Judge blocks Trump administration from revoking protected status for thousands of Venezuelans

A federal judge has stopped the Trump administration from canceling a program that protects about 5,000 Venezuelans from being deported. These individuals were allowed to stay in the U.S. under a policy called Temporary Protected Status (TPS), which lets people from certain countries live and work in the U.S. if their home countries are unsafe.
Earlier this year, former Homeland Security Secretary Alejandro Mayorkas, under the Biden administration, extended this protection for Venezuelans until October 2026. But in February, after the new Trump administration began, current Homeland Security Secretary Kristi Noem tried to end that extension.
Judge Edward E. Chen, based in San Francisco, ruled that Venezuelans who got official paperwork showing their protection lasts through October 2026 must be allowed to keep that status for now. That means they can’t be deported while the legal battle is ongoing.

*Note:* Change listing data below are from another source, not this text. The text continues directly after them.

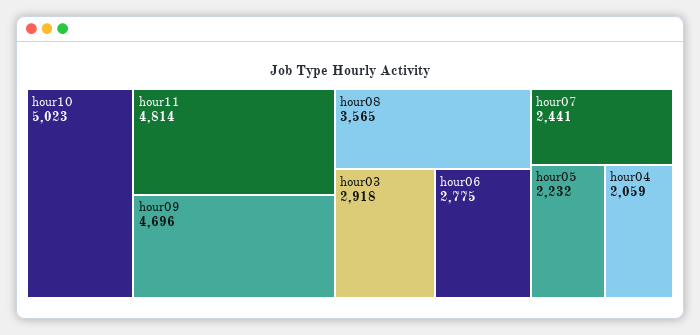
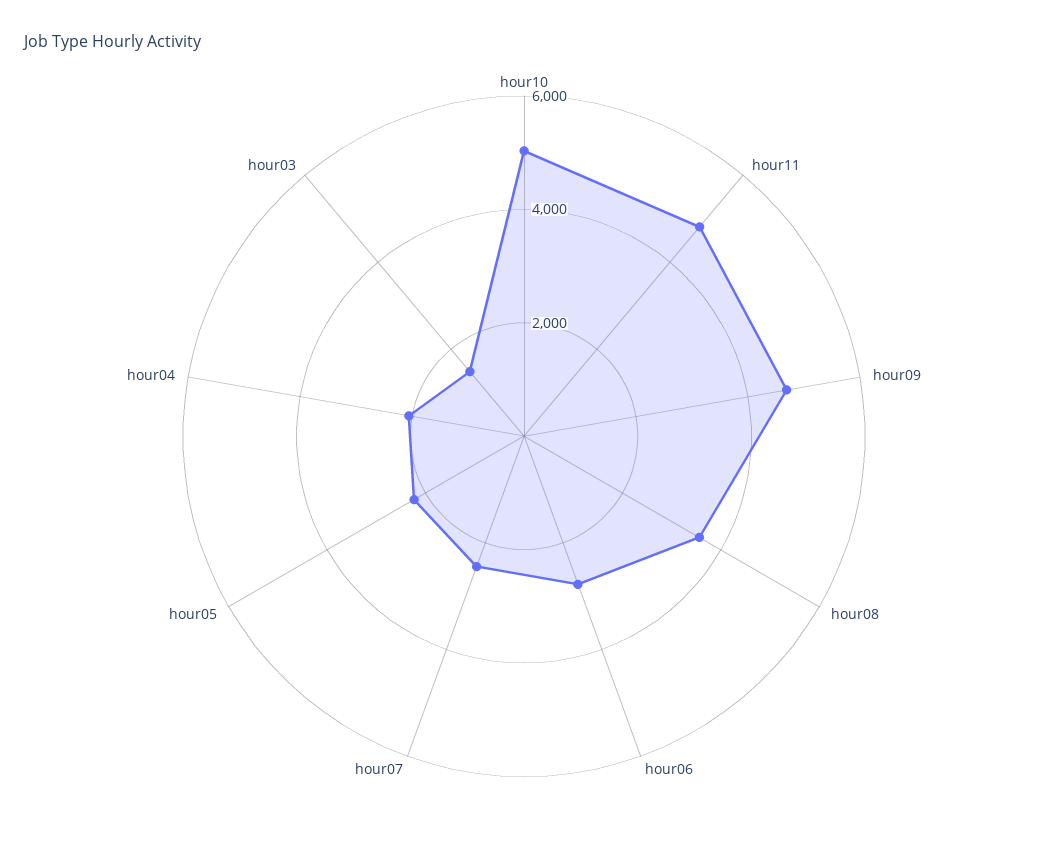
  {
    "hour10": 5023,
    "hour11": 4814,
    "hour09": 4696,
    "hour08": 3565,
-   "hour03": 2918,
+   "hour03": 1500,
    "hour06": 2775,
    "hour07": 2441,
    "hour05": 2232,
    "hour04": 2059
  }

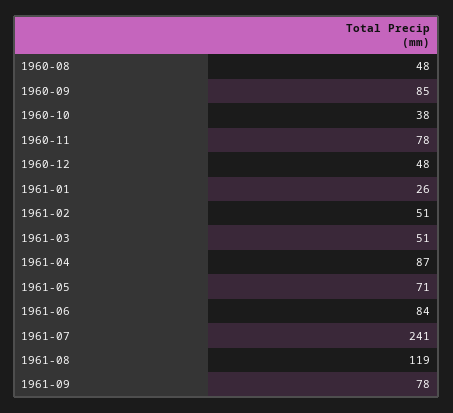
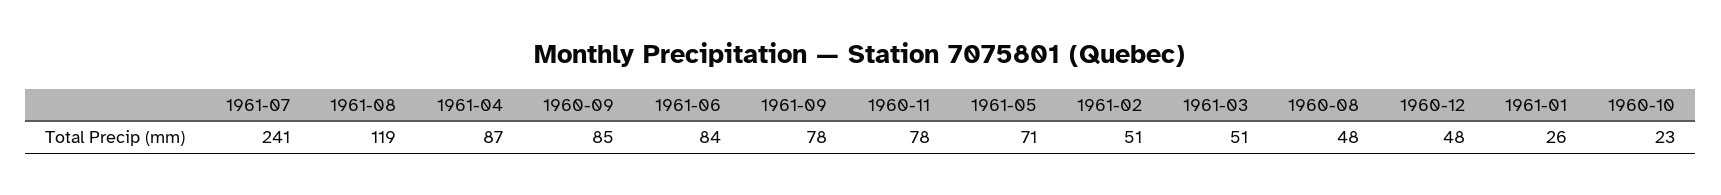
  {
    "1960-08": 48,
    "1960-09": 85,
-   "1960-10": 38,
+   "1960-10": 23,
    "1960-11": 78,
    "1960-12": 48,
    "1961-01": 26,
    "1961-02": 51,
    "1961-03": 51,
    "1961-04": 87,
    "1961-05": 71,
    "1961-06": 84,
    "1961-07": 241,
    "1961-08": 119,
    "1961-09": 78
  }

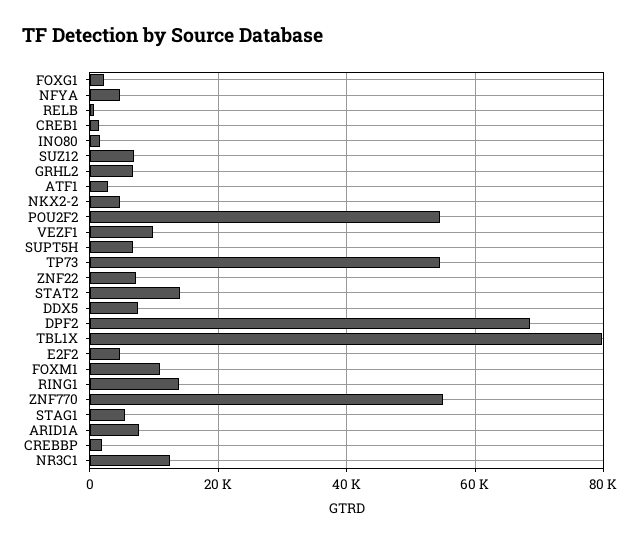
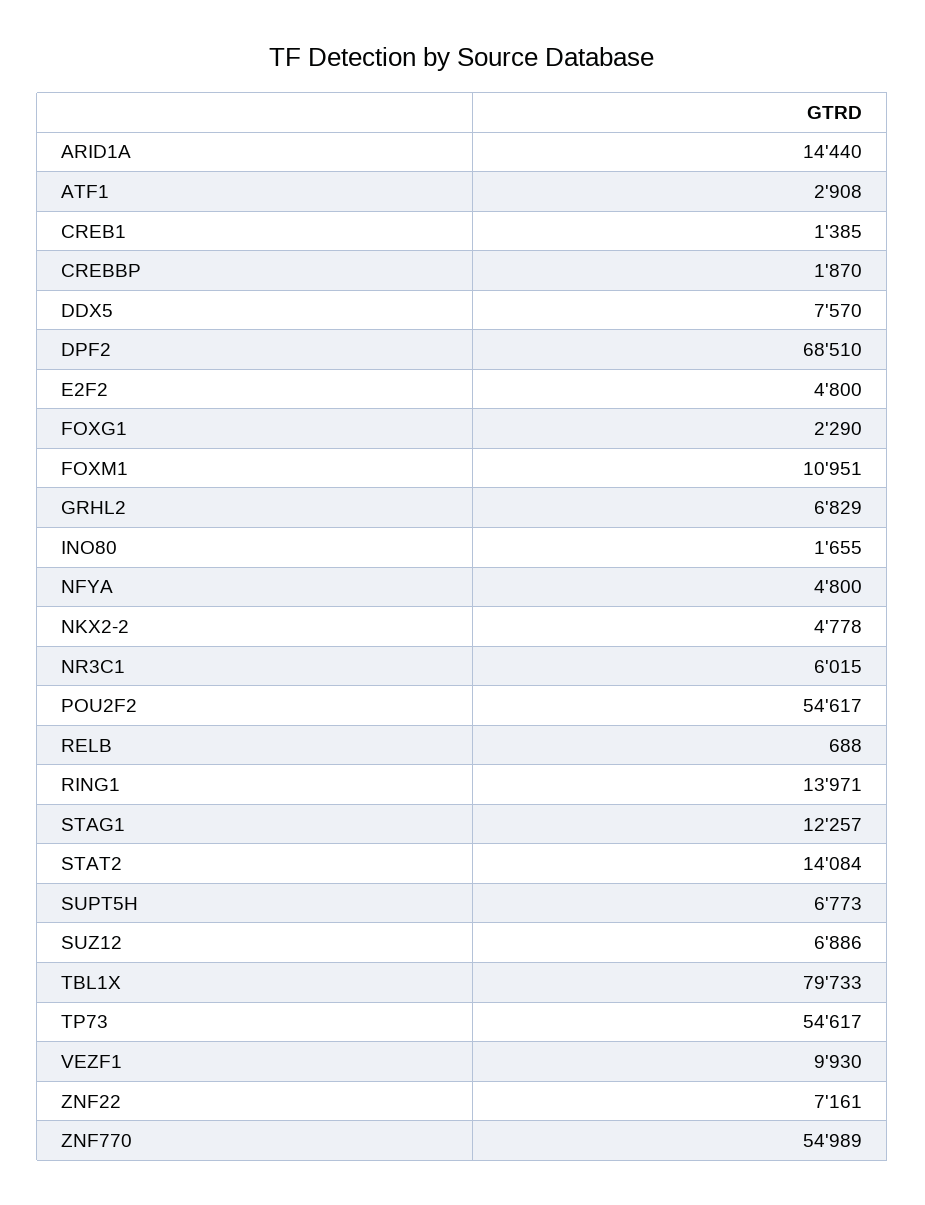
  {
    "FOXG1": 2290,
    "NFYA": 4800,
    "RELB": 688,
    "CREB1": 1385,
    "INO80": 1655,
    "SUZ12": 6886,
    "GRHL2": 6829,
    "ATF1": 2908,
    "NKX2-2": 4778,
    "POU2F2": 54617,
    "VEZF1": 9930,
    "SUPT5H": 6773,
    "TP73": 54617,
    "ZNF22": 7161,
    "STAT2": 14084,
    "DDX5": 7570,
    "DPF2": 68510,
    "TBL1X": 79733,
    "E2F2": 4800,
    "FOXM1": 10951,
    "RING1": 13971,
    "ZNF770": 54989,
-   "STAG1": 6000,
+   "STAG1": 12257,
-   "ARID1A": 8000,
+   "ARID1A": 14440,
    "CREBBP": 1870,
-   "NR3C1": 12000
+   "NR3C1": 6015
  }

The National TPS Alliance and several Venezuelan TPS holders had sued the Department of Homeland Security after Noem’s decision. They said the move was racially biased and didn’t follow proper legal procedures. They pointed to Mayorkas’ earlier decision to extend the protections as evidence that Noem’s reversal was unfair.
This is all part of a larger court fight that could impact around 350,000 Venezuelans who were given TPS in 2023.
Even though the judge ruled in favor of some Venezuelans keeping their protection, the Trump administration recently asked the Supreme Court to let them move forward with ending TPS. The Supreme Court responded with a short order that technically gives the administration the green light to revoke the protections — but the fight isn’t over yet.
The Trump administration has been focused on speeding up deportations and has already removed tens of thousands of undocumented immigrants. Some of those actions have also been questioned in court, like the case of a man from Maryland who was wrongly deported to El Salvador by mistake.
This ongoing legal struggle shows the tension between immigration policies from different administrations and how court decisions are shaping what happens next for many immigrant families.